Could You Benefit From Sensory Deprivation Tank Therapy?

If you’re feeling overwhelmed, the solution might be REST — and we’re not talking about a nap.

REST is shorthand for “restricted environmental stimulation therapy.” The meditation technique is connected to the use of water-filled sensory deprivation tanks, where you float in dark silence, removed from external stimuli.

The idea behind float therapy is to enter a state of relaxation that puts your mind and body at ease. Here’s the question, though: Does the concept sink or swim?

Let’s find out with integrative medicine specialist Irina Todorov, MD.

Index

    What is sensory deprivation therapy?

    The world is filled with distractions that can overload your senses. When you enter a sensory deprivation tank and close the hatch, you’re sealed off from those pesky outside influences and distractions.

    The tank is dark and quiet, giving your eyes and ears a welcome rest. The chamber is filled with a shallow pool of water saturated with Epsom salt, offering buoyancy that helps you effortlessly float.

    The temperature of the water and chamber is set to match your skin temperature, too, allowing you to better mesh with your surroundings.

    “The intent is to give you a break and let you reset,” says Dr. Todorov. “You’re removing the clutter and noise and distractions of daily life. Everything is stripped away. It’s just you, untethered.”

    How does floating help?

    The feeling of weightlessness that comes with floating heightens that sense of detachment from the world. Essentially, it creates an environment where you’re not even bound by the laws of gravity.

    “By not really touching a hard surface, it helps complete that feeling of disconnect,” explains Dr. Todorov.

    Benefits of float therapy

    So, why would you want to slip into a sensory deprivation tank and float around for 30 minutes to an hour? Well, here are a few reasons.

    A mental boost

    Researchers found that a float therapy session can help decrease:

    • Stress.
    • Depression.
    • Anxiety disorders.

    On the flip side, studies also show that feelings of optimism often increase following float therapy. Those good vibes can work to enhance creativity, focus and even help boost athletic performance.

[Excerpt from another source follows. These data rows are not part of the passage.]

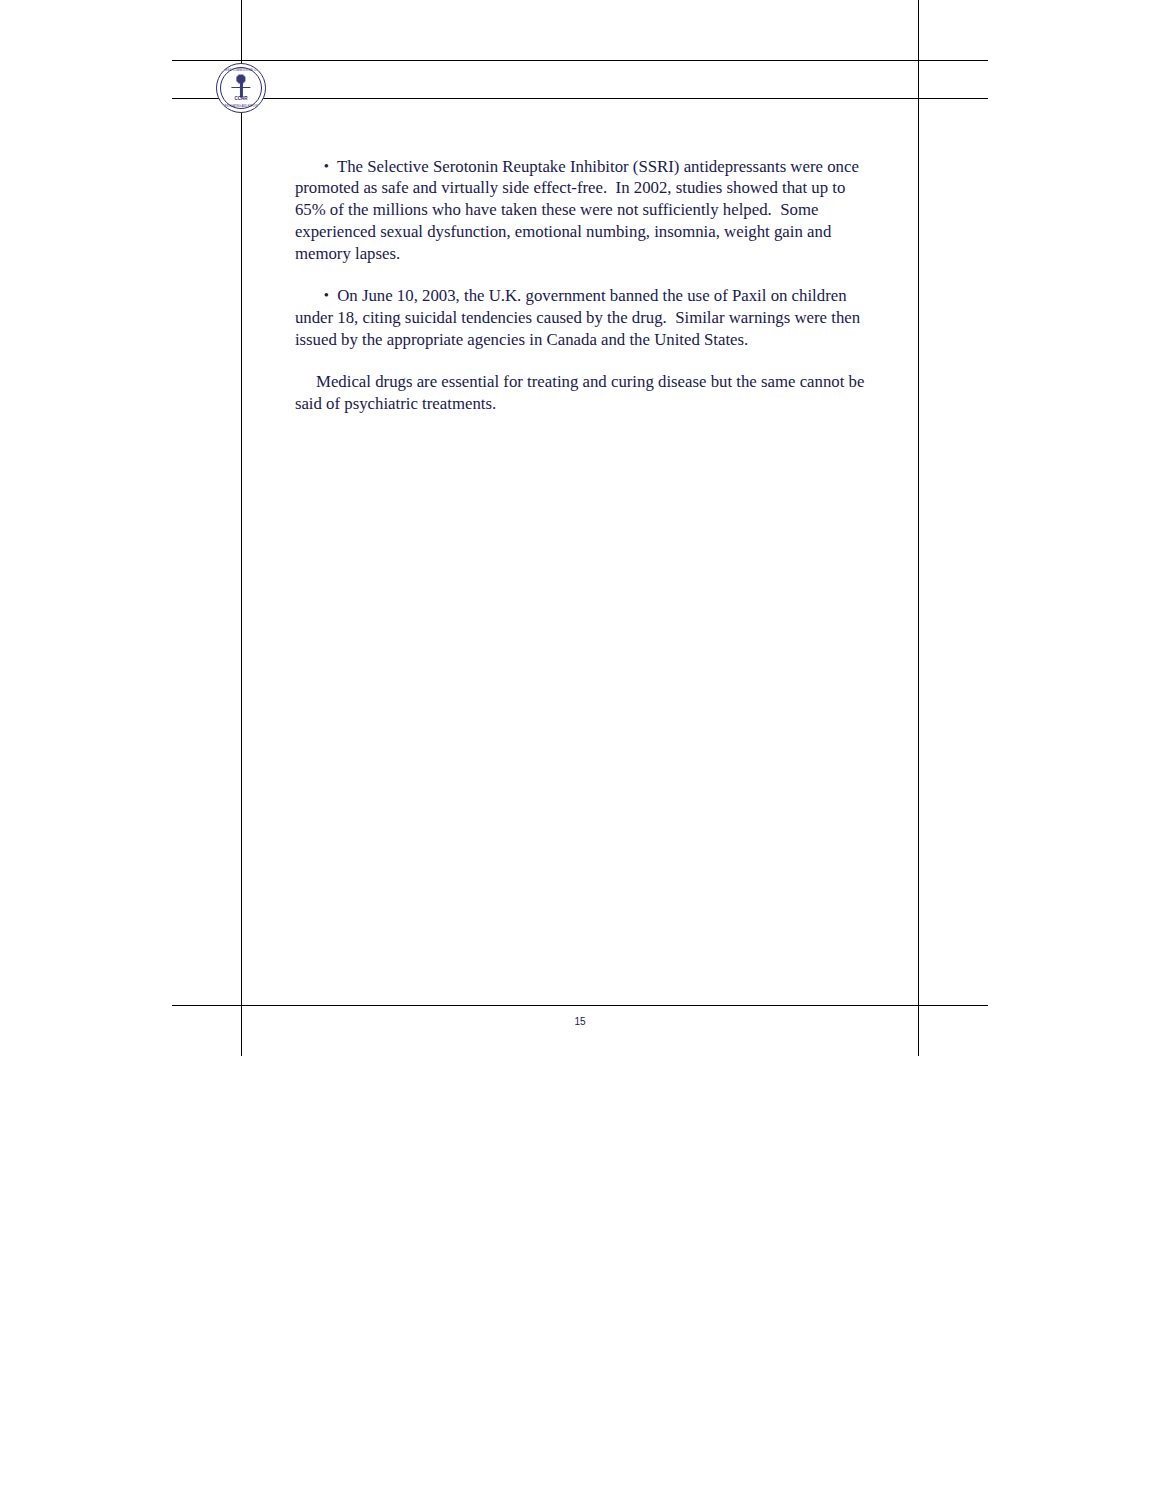CITIZENS COMMISSION ON HUMAN RIGHTS
CCHR
INVESTIGATING AND EXPOSING
• The Selective Serotonin Reuptake Inhibitor (SSRI) antidepressants were once promoted as safe and virtually side effect-free. In 2002, studies showed that up to 65% of the millions who have taken these were not sufficiently helped. Some experienced sexual dysfunction, emotional numbing, insomnia, weight gain and memory lapses.
• On June 10, 2003, the U.K. government banned the use of Paxil on children under 18, citing suicidal tendencies caused by the drug. Similar warnings were then issued by the appropriate agencies in Canada and the United States.
Medical drugs are essential for treating and curing disease but the same cannot be said of psychiatric treatments.
15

    Dr. Todorov traces the positive results of sensory deprivation tank therapy to setting aside time to just be mindful and in the moment. “It’s all about giving yourself the time to break away and mentally reset,” she says.

    Better sleep

    A clear mind can help put ZZZs within reach. A 2016 study found that float therapy can have “significant beneficial effects” for sleep difficulties, in addition to reducing symptoms of general anxiety disorder.

    Pain relief

    Feeling better mentally can translate into feeling better physically. Studies show that sessions in a sensory deprivation tank can reduce the perceived intensity of severe chronic pain from aching muscles.

    Researchers attributed the results to the drop in stress and an overall feeling of relaxation that soothed tense muscles.

    “It’s the mind-body connection,” says Dr. Todorov. “Pain increases anxiety and stress, and the situation can spiral. But if you can control that stress, the pain level can come down a little bit and make you more comfortable.”

    Float therapy: Not for everyone

    If you’ve been reading this article and thinking there’s absolutely no way you could spend 30 minutes to an hour inside a dark tank … well, you’re not alone. “It’s definitely not for someone who has feelings of claustrophobia,” says Dr. Todorov.

    Sensory deprivation tanks also aren’t recommended if you have:

    • Open wounds or skin conditions.
    • An infectious disease.
    • A seizure disorder.

    Is float therapy worth trying?

    Meditation comes in many varieties and forms, says Dr. Todorov. If you’re open to using a sensory deprivation tank, there’s little risk in giving float therapy a try as part of a mindfulness program.

    “Different people find different ways to manage stress,” notes Dr. Todorov. “Float therapy is just another option to consider.”